Self-representation in criminal court — called going pro se — is a constitutional right established in Faretta v. California. Courts are required to allow it. But they're not required to help you. Here's what you need to do and know before you walk in unrepresented.
Self-representation doesn't happen automatically. You have to invoke the right clearly and on the record. The standard is from Faretta v. California (1975): you must knowingly and intelligently waive your right to counsel. That means telling the court — explicitly — that you are choosing to represent yourself and that you understand the risks.
Before accepting your waiver, the judge will typically advise you of the dangers: that criminal procedure is complex, that you'll be held to the same rules as an attorney, and that representing yourself is generally a bad idea. They will ask whether you understand this. Say yes. This colloquy is required — the judge is protecting the record against a later ineffective assistance appeal based on your self-representation.
For a detailed breakdown of the right and what it covers, see Your Right to Self-Representation.
Discovery is the prosecution's evidence. You are entitled to it. In most jurisdictions, after you enter a not guilty plea, you have a right to inspect and copy the evidence the prosecution intends to use against you: police reports, witness statements, lab reports, videos, and more.
You request discovery in writing, typically addressed to the prosecutor's office or filed with the court. The exact procedure varies by jurisdiction. Some courts have standard discovery request forms for pro se defendants. Check with the clerk's office.
Don't wait. Discovery deadlines are real, and your ability to file pretrial motions depends on understanding what the prosecution has. You cannot challenge evidence you haven't seen.
For every charge you're facing, the prosecution must prove specific elements beyond a reasonable doubt. If they can't prove every element, you win on that charge. Most defendants have no idea what those elements are.

Assignment 1> Reproduce the self-representation guide word for word from "Before accepting your" to "videos, and more.".
Assignment 2> In the self-representation guide, which 1975 case sets the standard for waiving the right to counsel?

The data>
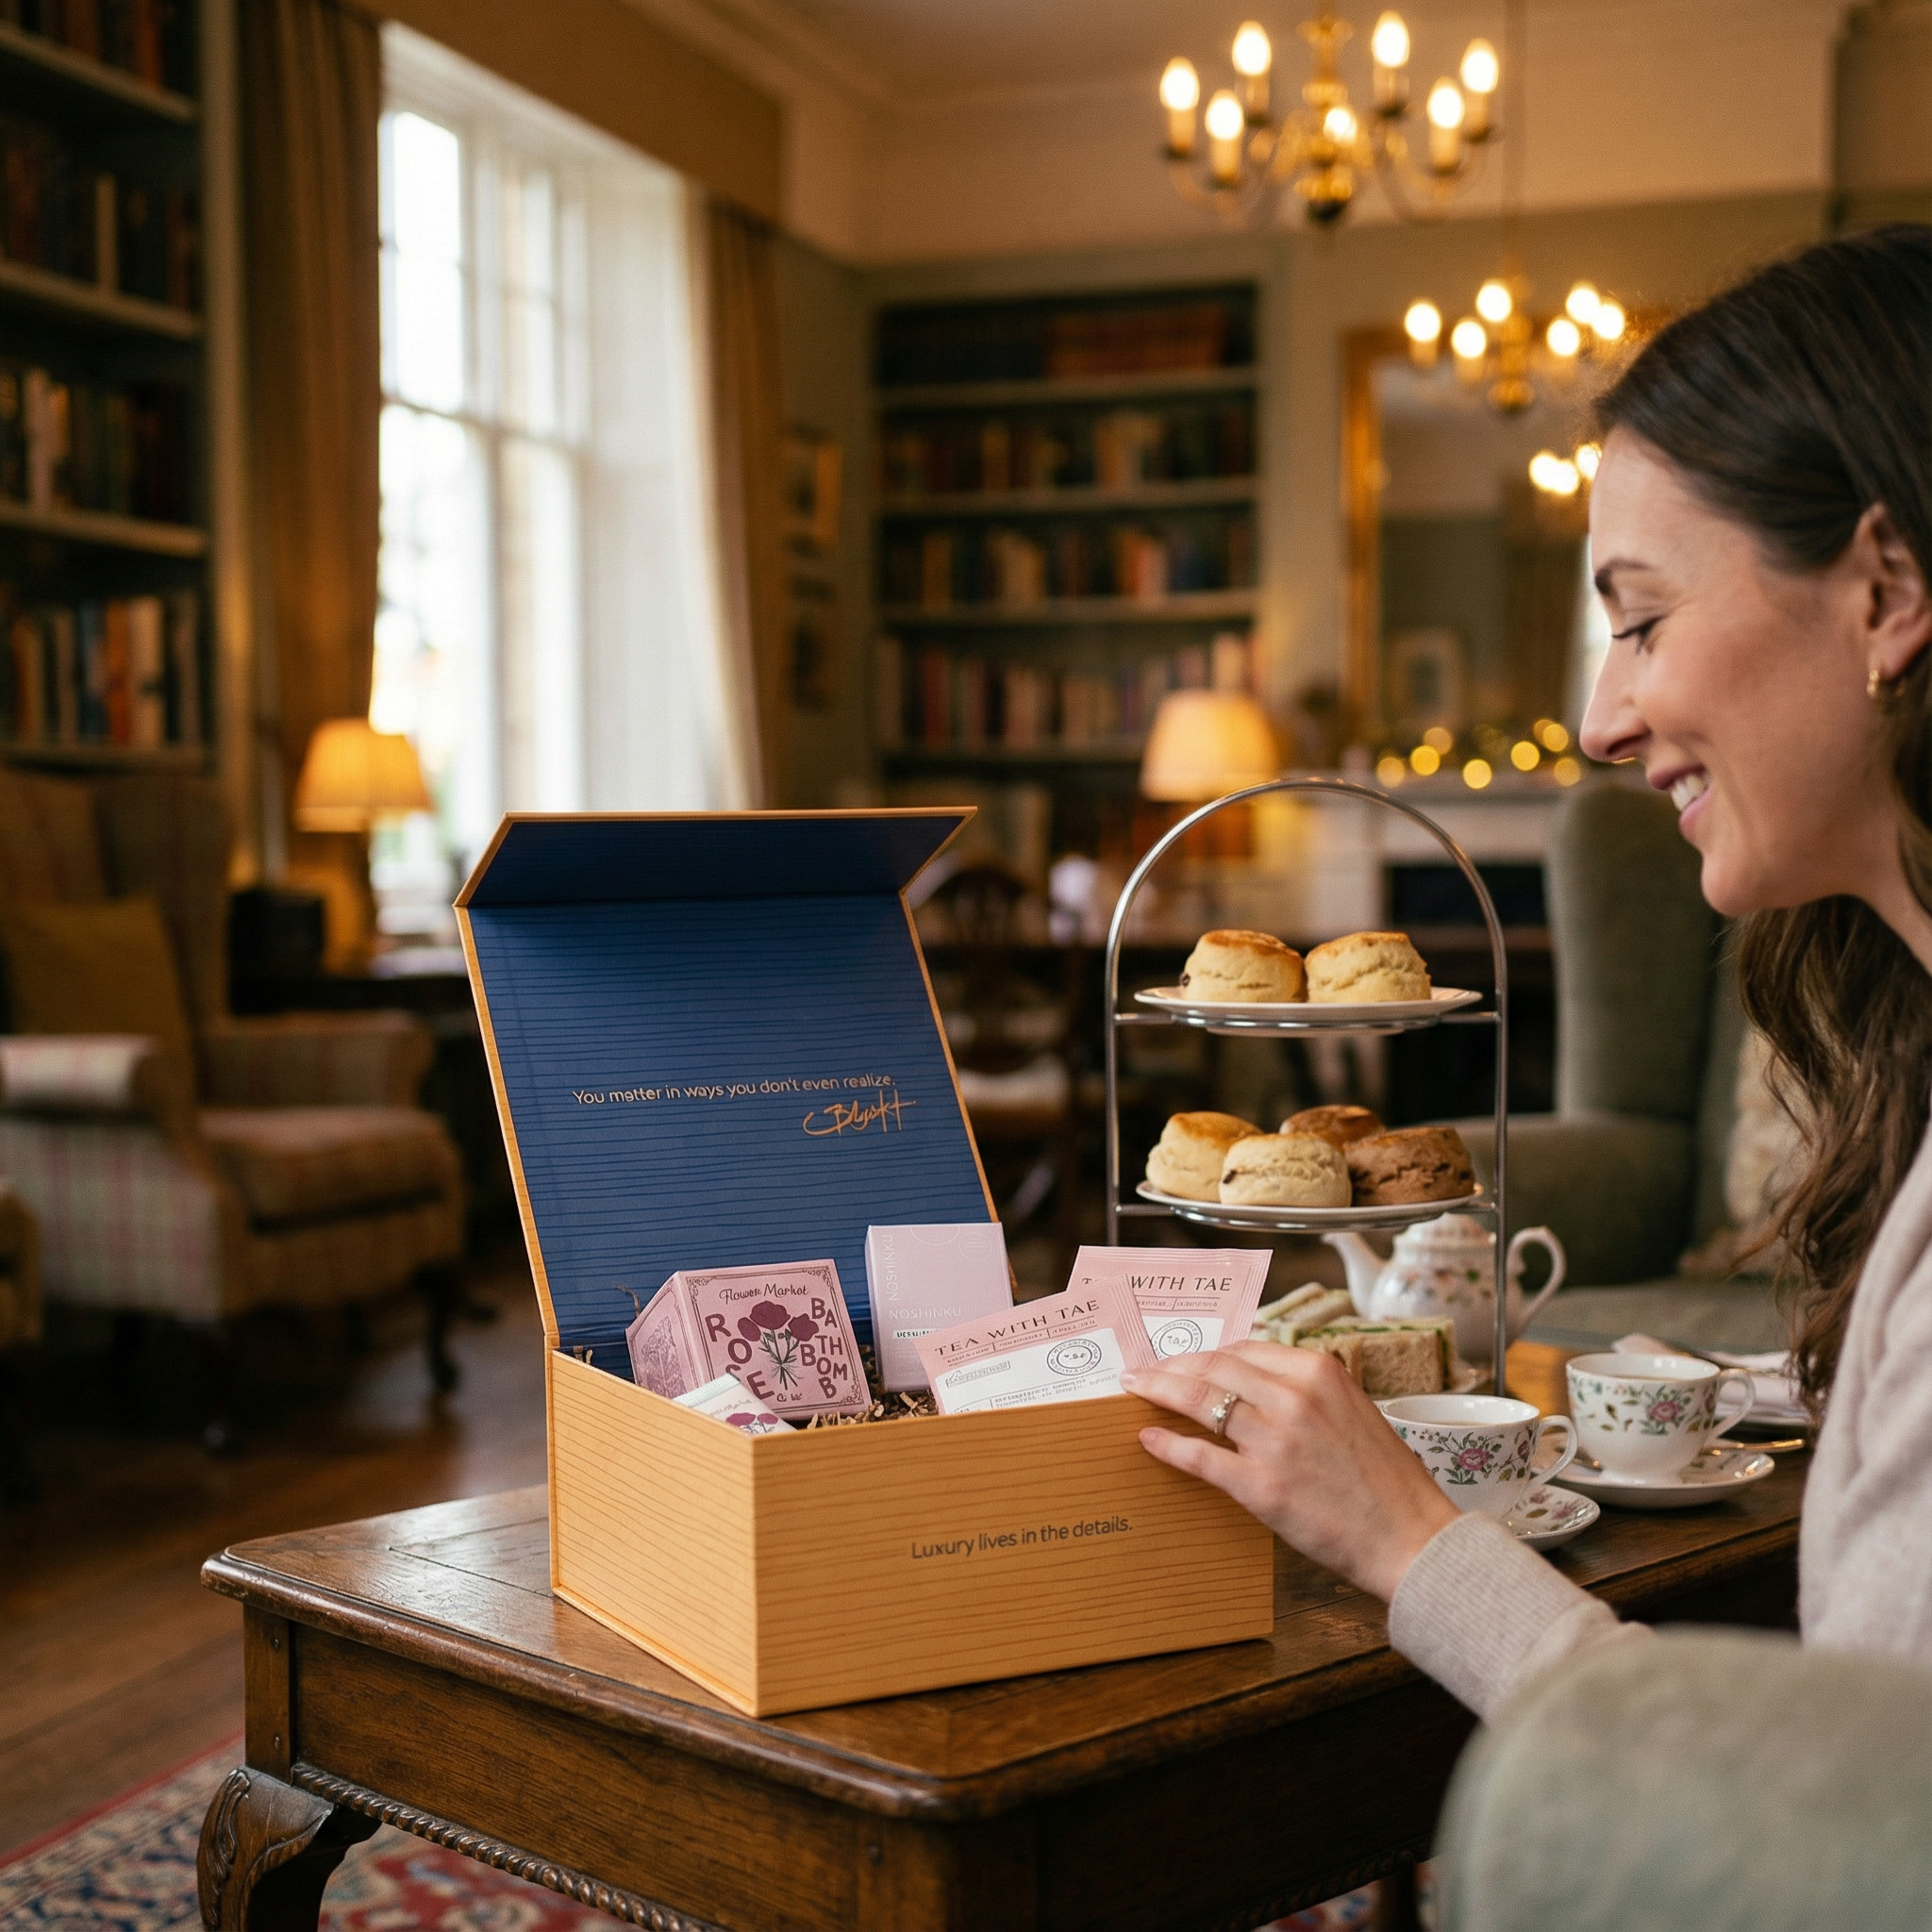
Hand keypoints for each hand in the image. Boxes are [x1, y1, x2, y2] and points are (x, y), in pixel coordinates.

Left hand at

Task output 1>
Before accepting your waiver, the judge will typically advise you of the dangers: that criminal procedure is complex, that you'll be held to the same rules as an attorney, and that representing yourself is generally a bad idea. They will ask whether you understand this. Say yes. This colloquy is required — the judge is protecting the record against a later ineffective assistance appeal based on your self-representation.
For a detailed breakdown of the right and what it covers, see Your Right to Self-Representation.
Discovery is the prosecution's evidence. You are entitled to it. In most jurisdictions, after you enter a not guilty plea, you have a right to inspect and copy the evidence the prosecution intends to use against you: police reports, witness statements, lab reports, videos, and more.

Task output 2> Faretta v. California